### TEXTO DE ORIGEN

--

También en Guadalajara, donde se siente un poco perdida, Uhart intercambia refranes con sus anfitriones. En Ecuador repara en los múltiples usos del diminutivo, una forma que “suaviza la orden”, funciona como expresión de modestia para alcanzar un propósito y a la vez encubre una agresión latente “además de corresponder a una tradición colonial de sumisión”.

Uhart recurre al arsenal de la lengua oral a través de dichos y expresiones cristalizadas cuyo sentido renueva y vuelve único, por ejemplo al titular “Donde el diablo perdió el poncho” una curiosa excursión al Conurbano o al describir una situación de desconcierto en “La buena educación”, donde la impresión de estar fuera de lugar, de ser oscuramente reprobada en el diálogo que tiene con el chofer de un colectivo y una pasajera se condensa en una rara expresión proverbial: “Me hacía sentir en falsa escuadra”. Además acuña sus propios dichos. “Conversar es un arte”, dice, y por eso le interesa a la literatura.

 

El tuit de la sabiduría popular

O.A.

Master en Lexicografía por la Real Academia Española y la Universidad de León, Gabriela Pauer ha realizado una tarea de investigación sobre refranes en el marco de su trabajo como subdirectora del Departamento de Investigaciones Lingüísticas de la Academia Argentina de Letras. “Pedro Barcia, en su momento, dijo que el refrán es el tuit de la sabiduría popular. Una característica sin la cual no hay refrán es la brevedad”, dice.

—¿Cuál es la función de la brevedad en los refranes?

—El refrán es memorizable porque es breve, y esa brevedad sintetiza experiencia de otros. Parte de la tradición popular intenta a lo largo de los siglos sintetizarse en una frase para transmitirse mejor entre las generaciones. Nada va a poder suplir la experiencia propia, pero el refrán es una manera de dejar ese legado y de transmitir un conocimiento. Por eso, entre las tantísimas teorías sobre el origen de los refranes, se piensa que pueden provenir de los libros sapienciales o de los libros religiosos. Lo cierto es que en los textos sagrados, Upanishad, Biblia, Talmud, etc., aparecen frases refranescas asociadas a consejos sabios. Esa sabiduría que expresa el refrán no viene de ponderar doctoralmente sino de haber vivido algo. La vinculación entre experiencia y refrán es muy importante.

—¿En la literatura argentina hay obras que abreven en refranes?

--

### CONJUNTO DE REGISTROS
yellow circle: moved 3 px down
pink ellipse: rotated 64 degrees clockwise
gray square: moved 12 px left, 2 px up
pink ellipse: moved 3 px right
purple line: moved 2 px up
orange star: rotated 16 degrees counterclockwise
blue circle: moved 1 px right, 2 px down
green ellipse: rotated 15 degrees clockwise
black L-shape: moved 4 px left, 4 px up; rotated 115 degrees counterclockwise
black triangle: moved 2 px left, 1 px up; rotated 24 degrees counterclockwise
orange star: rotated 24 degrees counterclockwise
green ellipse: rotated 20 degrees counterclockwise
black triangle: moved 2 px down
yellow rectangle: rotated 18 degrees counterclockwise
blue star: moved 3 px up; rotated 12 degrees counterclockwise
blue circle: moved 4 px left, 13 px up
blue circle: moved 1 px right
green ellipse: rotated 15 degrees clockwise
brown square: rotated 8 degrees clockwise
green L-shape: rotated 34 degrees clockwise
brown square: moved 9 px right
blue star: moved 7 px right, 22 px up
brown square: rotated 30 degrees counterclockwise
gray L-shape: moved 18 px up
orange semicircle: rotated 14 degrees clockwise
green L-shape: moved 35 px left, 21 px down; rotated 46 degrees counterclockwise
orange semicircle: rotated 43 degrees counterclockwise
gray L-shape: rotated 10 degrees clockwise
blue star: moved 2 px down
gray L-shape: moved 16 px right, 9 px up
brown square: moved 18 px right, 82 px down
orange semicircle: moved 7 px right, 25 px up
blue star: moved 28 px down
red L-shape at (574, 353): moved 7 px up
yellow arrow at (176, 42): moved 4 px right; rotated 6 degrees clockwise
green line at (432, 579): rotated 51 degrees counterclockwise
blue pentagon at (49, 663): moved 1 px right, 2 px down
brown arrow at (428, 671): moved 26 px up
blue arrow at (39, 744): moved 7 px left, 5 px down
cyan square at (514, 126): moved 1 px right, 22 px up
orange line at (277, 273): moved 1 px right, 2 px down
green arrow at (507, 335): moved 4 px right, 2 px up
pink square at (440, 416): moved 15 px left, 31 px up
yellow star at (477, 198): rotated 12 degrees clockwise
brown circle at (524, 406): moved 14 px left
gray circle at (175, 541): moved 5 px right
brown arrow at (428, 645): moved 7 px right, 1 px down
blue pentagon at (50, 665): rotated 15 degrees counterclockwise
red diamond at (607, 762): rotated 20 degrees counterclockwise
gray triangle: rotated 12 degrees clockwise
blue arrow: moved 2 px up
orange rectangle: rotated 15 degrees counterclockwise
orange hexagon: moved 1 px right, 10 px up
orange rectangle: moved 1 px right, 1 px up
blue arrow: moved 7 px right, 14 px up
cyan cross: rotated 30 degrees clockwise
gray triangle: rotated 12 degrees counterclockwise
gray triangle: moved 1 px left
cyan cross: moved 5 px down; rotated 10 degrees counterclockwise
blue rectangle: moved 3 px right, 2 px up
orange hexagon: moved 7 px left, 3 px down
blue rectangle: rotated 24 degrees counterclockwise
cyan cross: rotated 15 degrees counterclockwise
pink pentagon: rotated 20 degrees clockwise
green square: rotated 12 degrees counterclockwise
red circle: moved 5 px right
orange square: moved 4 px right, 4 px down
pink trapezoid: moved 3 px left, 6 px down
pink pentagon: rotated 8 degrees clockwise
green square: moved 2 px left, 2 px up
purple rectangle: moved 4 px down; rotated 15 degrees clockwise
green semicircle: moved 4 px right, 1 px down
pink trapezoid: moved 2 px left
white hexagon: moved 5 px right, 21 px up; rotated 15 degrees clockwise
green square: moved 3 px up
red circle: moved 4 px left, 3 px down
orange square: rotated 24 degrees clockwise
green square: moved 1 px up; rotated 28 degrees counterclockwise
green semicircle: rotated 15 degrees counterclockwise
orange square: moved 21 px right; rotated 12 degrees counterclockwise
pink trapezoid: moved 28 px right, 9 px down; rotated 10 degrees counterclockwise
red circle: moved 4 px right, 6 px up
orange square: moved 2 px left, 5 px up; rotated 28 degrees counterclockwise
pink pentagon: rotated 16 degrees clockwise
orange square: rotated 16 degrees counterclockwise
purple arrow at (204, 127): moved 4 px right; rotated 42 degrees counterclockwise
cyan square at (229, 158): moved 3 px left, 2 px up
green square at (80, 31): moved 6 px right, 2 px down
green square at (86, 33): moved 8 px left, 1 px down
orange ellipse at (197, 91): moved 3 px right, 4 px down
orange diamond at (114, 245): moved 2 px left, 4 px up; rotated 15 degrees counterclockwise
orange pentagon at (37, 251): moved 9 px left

--

### OBJETIVO DEL EJERCICIO
Prosigue el texto sobre los refranes a partir de su última línea.

### RESPUESTA
—Lo más popular es el Martín Fierro, que está muy vinculado a un sustrato rural, en un léxico gauchesco letrado que adrede maneja los refranes. Esa tradición nos viene de España. Los refranes aparecen ya en el Cantar del Mio Cid, que se consideraría el primer texto de la literatura castellana. A diferencia de la cultura anglosajona, donde es propio de los estratos bajos, en la española el refrán atraviesa todos los estratos sociales: proviene de la cultura popular pero suena muy bien en boca de gente culta, letrada.

—¿El refrán enriquece el lenguaje o lo congela en expresiones fijas?

—Para mí lo enriquece. Primero porque uno puede aggionarlo. Igualmente siempre hay que tener cuidado con tocarlo, por la brevedad y la cierta rima que puede tener. Que un refrán suene antiguo no significa que no sea actual. Los sefardíes, por ejemplo, tienen un refranero riquísimo y hasta el día de hoy lo utilizan; como gran parte de esa base es el español del siglo XV puede sonar antiguo, pero la costumbre lo hace moderno. A lo mejor nadie va a recordar de dónde viene la anécdota de “a seguro se lo llevaron preso”, pero la inmensa mayoría de los refranes tiene un vocabulario muy actual. Haciendo un rastreo con Barcia sobre los refranes utilizados en Argentina, observamos que la inmensa mayoría son muy comprensibles para todo público. Por ejemplo, “Árbol que crece torcido nunca su rama endereza”, “Cría cuervos y te sacarán los ojos”, y tantos otros.

—¿Qué particularidades presenta el refranero argentino?

—Tenemos un refranero que refleja mucho el sustrato rural y folclórico. Hay expresiones que significan la vida en el campo en un sentido literal y metafóricamente aluden a otra cosa. O que tienen que ver con otras épocas. Por ejemplo, “Primero mis dientes que mis parientes”, como “La caridad bien entendida comienza por casa”, refiere a la idea de encargarse primero de las cosas de uno y no tanto del resto.

—¿El corpus ya está definido o admite nuevos refranes?

—Seguro que está en crecimiento. Basta que uno cierre un corpus, como hicimos con el Refranero de uso argentino, para descubrir nuevos refranes. La realidad es que el refrán se actualiza constantemente y hay mucha reversión moderna, porque la oralidad es el dinamismo absoluto. Ahora también se tiende a relegar el refranero en la gente mayor. Hay algunos refranes que no se comprenden. Por ejemplo el refrán hitita “El pez no sabe lo que es el agua”: hay que reflexionar un rato. Si el receptor no conoce el código se pierden la ironía y el intento de transmitir una experiencia y un saber.

 

 

La cosa criolla

Ricardo Zelarayán

Consejo

“Mirá chango, yo que soy una vieja con muchos más años que hijos te vuá’dar un consejo: ¡No te casés nunca... y menos con mujeres!”

 

Inmortalidad

“Con muchos, muchos menos años que hijos (153 reconocidos), Urquiza llegó a creerse inmortal con toda razón. No llegó a conocer la muerte natural. Hubo que asesinarlo.”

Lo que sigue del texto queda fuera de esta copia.